I'm ready to make the switch like you suggest, but I need used. I can't afford a new one, and I'm struggling to find a quality used one nearby! Do you know of one somewhere close to Indiana? I found this one on craigslist but I think the price is a little high, Cannondale MT2000 Tandem Does anyone have any thoughts on that one?


----------



## Fleas (Jan 19, 2006)

dean20 said:


> ... I found this one on craigslist but I think the price is a little high, Cannondale MT2000 Tandem Does anyone have any thoughts on that one?
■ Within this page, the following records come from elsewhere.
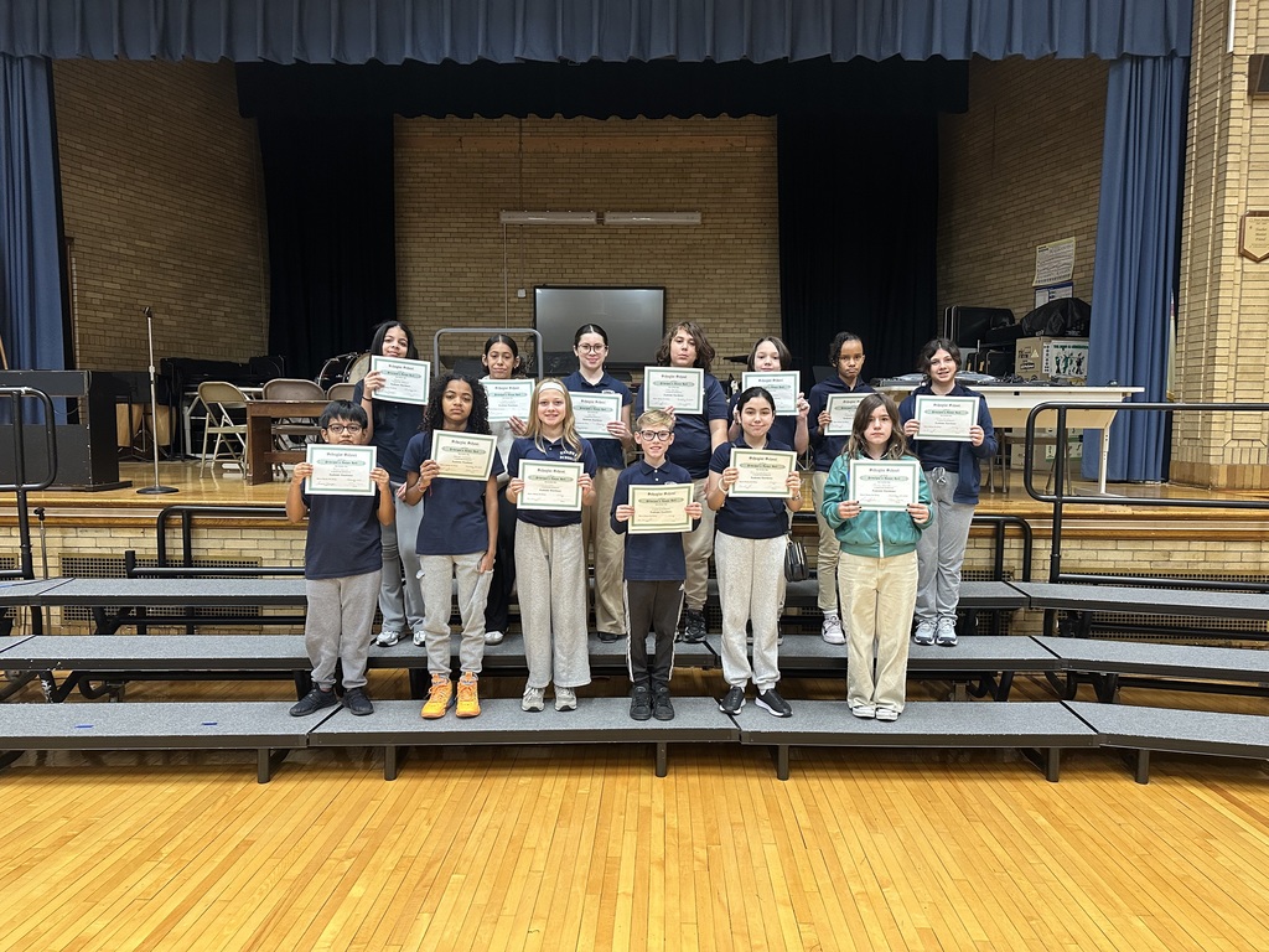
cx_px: 634
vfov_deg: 56.8
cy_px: 476
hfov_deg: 71.6
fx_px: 880
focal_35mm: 24
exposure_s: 1/60
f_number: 1.78
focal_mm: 6.86
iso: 320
That's pretty nice, and barely touched, but that price might still be a bit high. As you alluded to, that IS a pretty tall drink of water for road riding. I see where if you compared that to ours you might feel some handling differences. Def. needs a test ride to see if the steering is flip-floppy at low speeds. Also, hard to tell, but the big ring looks about 44T. That should get you into the low 40 mph's on road tires unless you guys spin really fast. If that fork had adjustable travel and maybe a lockout, (or if you just swapped it out for rigid on the road) you'd be in really good shape.

-F


----------



## daflostr44 (Sep 7, 2009)

I have an older 26er Fandango, which I've used both on road and off. Mostly off with my 9yo son. I have tried it with both 26" wheels rim brakes with 1.25 slick tires and also run 29er wheels with 700x28 tires. There is enough clearance. I can swap out the fork to a Vicious Cycle rigid or Marzocchi double crown, along with everything else (various gearing front 55/42/32 or 44/32/24, 32/42T timing chains, mtn/drop handle bar, etc.) Basically everything can be swapped to have road drops with Ultegra STI with cantelliver brakes or mtn bars with SRAM 9sp grip shift and magura discs . Biggest challenge is getting the road front derailer to shift well. We don't do much road as we do more single track riding now. It is possible, just takes time to switch over and its never optimal for road. Love to just get a road tandem altogether, sell the hardtail fandango and get a 29er ECDM.


----------